Il nodo centrale, dal nostro osservatorio, è che una regolamentazione di questo tipo renderebbe ancora più netta la linea di demarcazione tra cloud pubblico e infrastruttura auto-gestita. Oggi molte aziende scelgono il self-hosted per ragioni di sovranità e TCO: tenere i dati in sede, evitare lock-in, controllare i costi di inference senza sorprese. Se i data center locali diventassero soggetti a controlli stringenti, il vantaggio competitivo dell’on-premise potrebbe paradossalmente consolidarsi: chi già possiede l’hardware e ha processi di audit interni sarebbe favorito rispetto a chi dipende da provider esterni che potrebbero scaricare a valle i costi di adeguamento normativo.

Non è un caso che il tema dei consumi idrici trovi spazio nella proposta. Le GPU ad alta densità usate per training e inference hanno un fabbisogno energetico e di raffreddamento che negli ultimi anni ha messo sotto pressione le risorse idriche locali.
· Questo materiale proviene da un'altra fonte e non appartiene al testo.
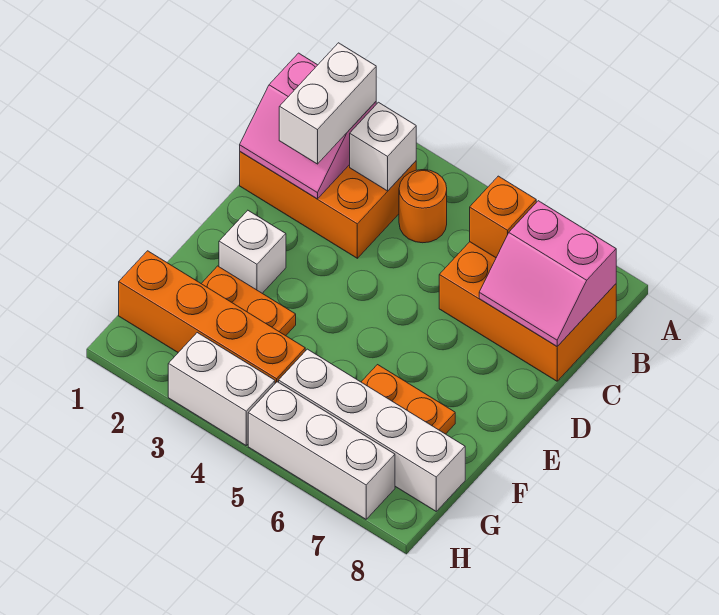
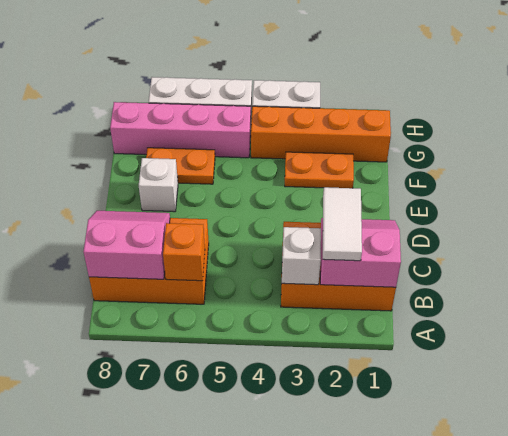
white 1x2 brick [279,43,376,164] -> white 1x2 tile [323,187,362,261]
orange 1x1 round brick [399,170,447,243] -> none
white 1x1 brick [219,210,286,293] -> white 1x1 brick moved to [139,158,178,212]
white 1x4 brick [279,349,465,511] -> pink 1x4 brick [110,102,251,158]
Vincolare l’attività di un data center a questi parametri significa imporre scelte architetturali precise: sistemi di raffreddamento a liquido, riutilizzo del calore, limitazioni alla densità di rack. Chi progetta cluster on-premise per LLM dovrà fare i conti non solo con la VRAM e la banda memoria, ma anche con l’impronta ambientale certificabile.
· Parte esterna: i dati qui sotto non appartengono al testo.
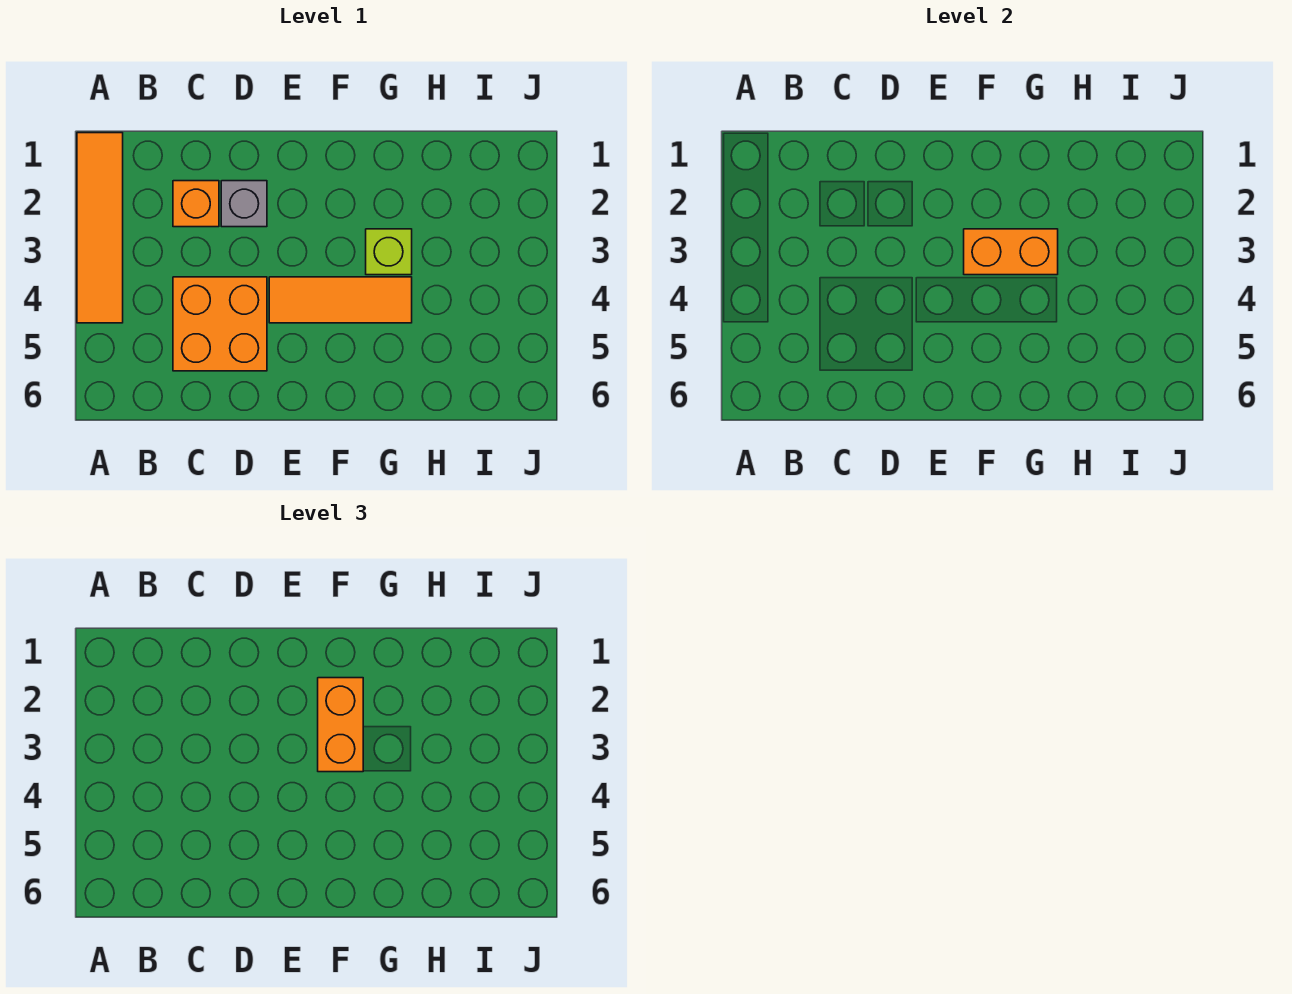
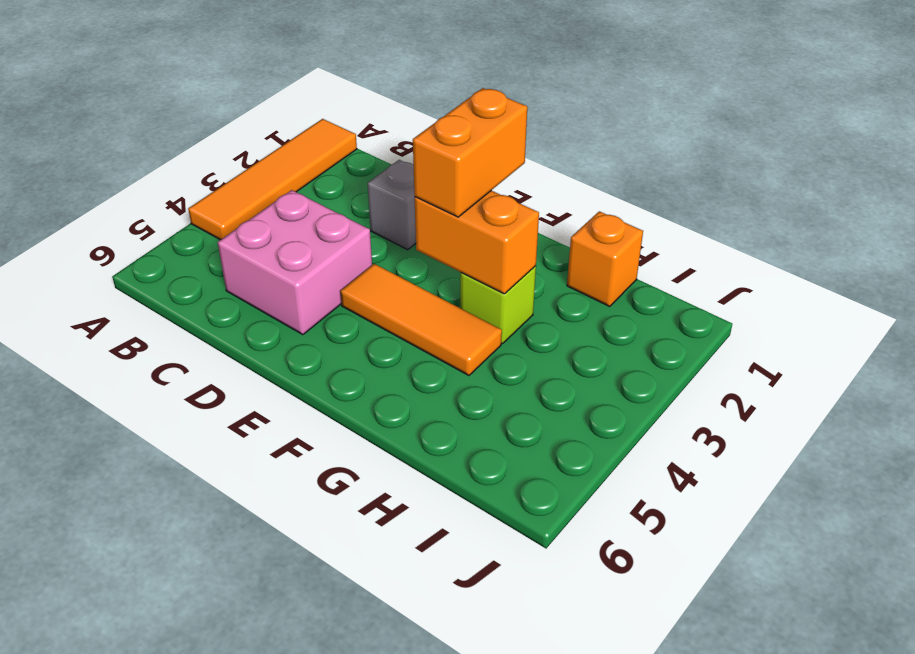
orange 1x1 brick [173,181,219,227] -> orange 1x1 brick moved to [567,211,643,307]
orange 2x2 brick [173,277,267,371] -> pink 2x2 brick [218,190,372,335]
Sul fronte della sorveglianza e dei bias, l’impatto è altrettanto concreto. Il senatore immagina un meccanismo in cui il data center diventa responsabile di ciò che i modelli ospitati producono. Per un’azienda che esegue inference in locale, questo significa dover predisporre sistemi di logging, tracciamento delle risposte e filtri in tempo reale, integrati non a livello applicativo ma nell’orchestrazione stessa dei container e delle pipeline di serving. Viene da pensare a scenari di “air-gapped compliance” dove il modello gira in un perimetro sigillato, con audit automatici e reportistica obbligatoria.

Ci sono però zone d’ombra. La proposta, per come è stata anticipata, non distingue tra data center generalisti e infrastrutture dedicate esclusivamente all’AI. Il rischio è di colpire con lo stesso martello realtà molto diverse, dalle sale macchine delle banche ai cluster di startup che fanno fine-tuning sperimentale. Inoltre, manca un cenno a come verrebbero trattati i carichi di lavoro in edge computing, dove i confini del “data center locale” sono sfumati.

Nonostante le incognite, la direzione è chiara: spostare il baricentro della responsabilità dal software al ferro, dalle policy aziendali ai mattoni fisici dell’infrastruttura. Per l’ecosistema italiano ed europeo, già sensibile ai temi GDPR e alla data residency, l’iniziativa Markey è un segnale da non sottovalutare. Potrebbe accelerare la convergenza tra normative sulla privacy e regolamentazione specifica dell’AI, con ricadute dirette sulle scelte di architettura e deployment.